_EXERCISE:_ Produce a verbatim copy of the data below that contains no pictures.

_DATA SEGMENT:_
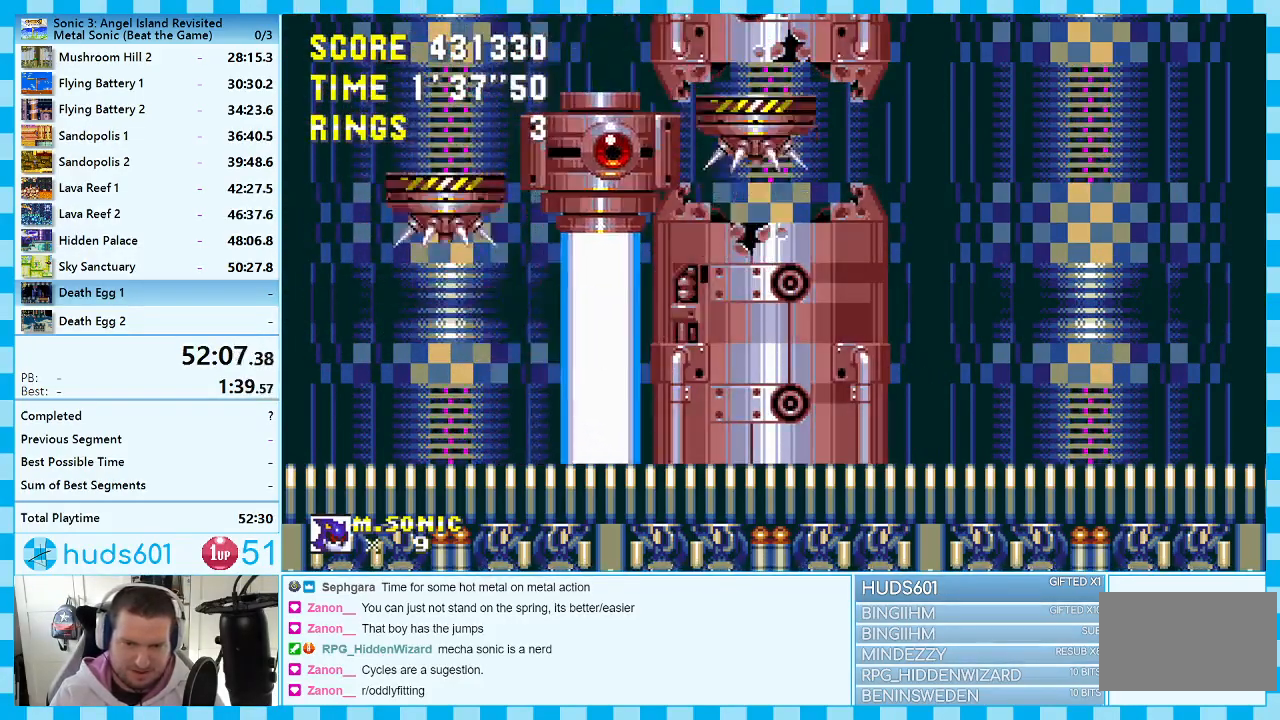
{"buttons": [], "events": [[17, "A", "down"], [100, "A", "up"], [183, "A", "down"], [283, "A", "up"], [400, "DPAD_RIGHT", "up"]]}
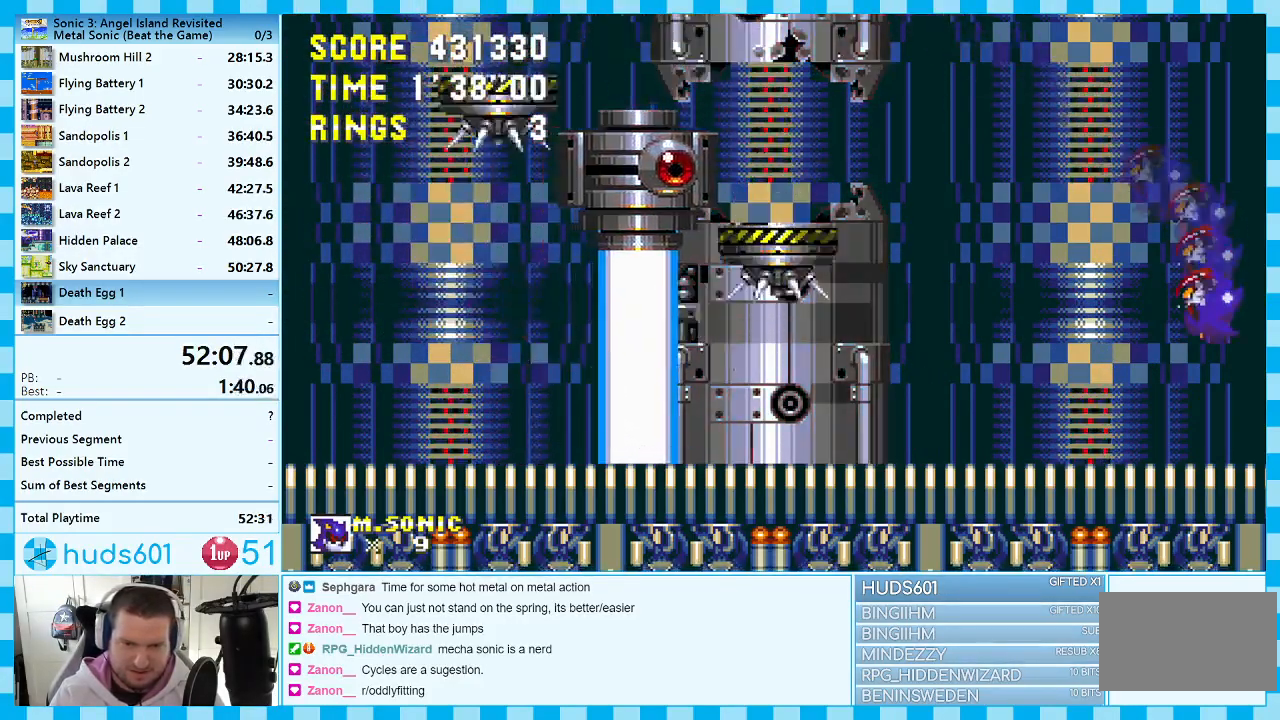
{"buttons": ["DPAD_LEFT"], "events": [[50, "DPAD_LEFT", "down"]]}
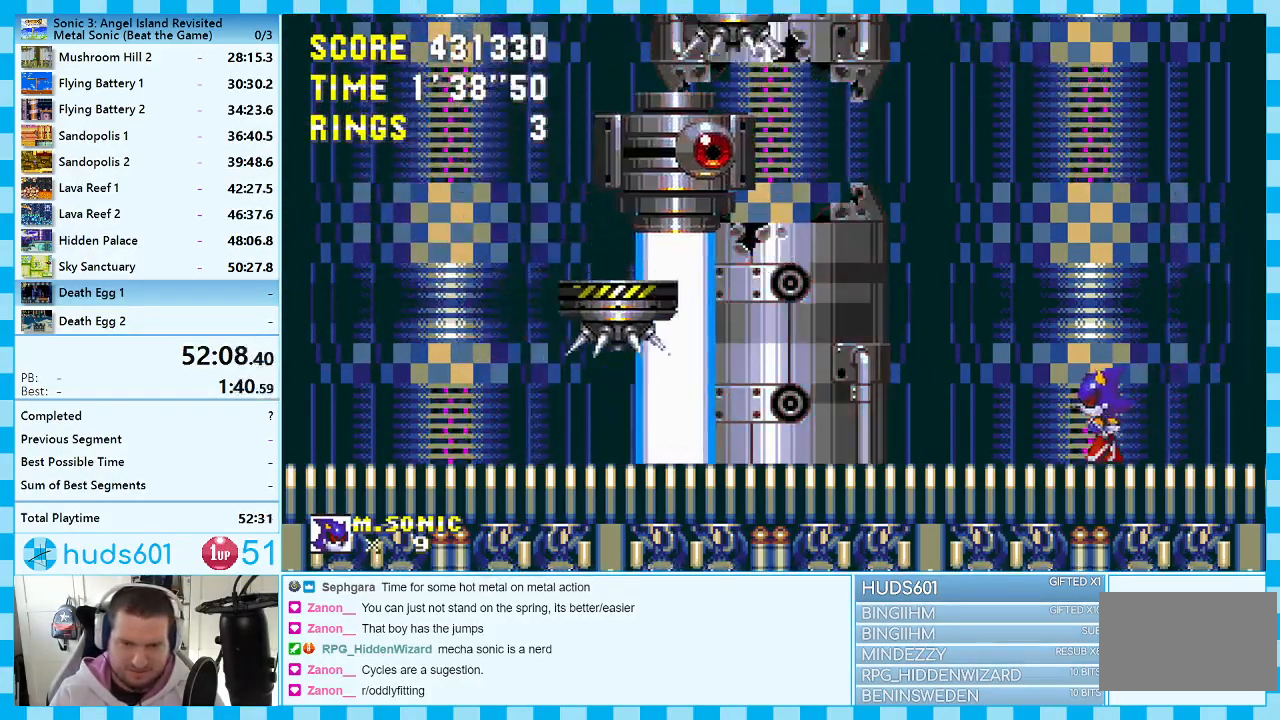
{"buttons": ["DPAD_LEFT"], "events": [[133, "A", "down"], [267, "A", "up"], [350, "A", "down"], [467, "A", "up"]]}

_TASK SOLUTION:_
{"buttons": [], "events": [[17, "A", "down"], [100, "A", "up"], [183, "A", "down"], [283, "A", "up"], [400, "DPAD_RIGHT", "up"]]}
{"buttons": ["DPAD_LEFT"], "events": [[50, "DPAD_LEFT", "down"]]}
{"buttons": ["DPAD_LEFT"], "events": [[133, "A", "down"], [267, "A", "up"], [350, "A", "down"], [467, "A", "up"]]}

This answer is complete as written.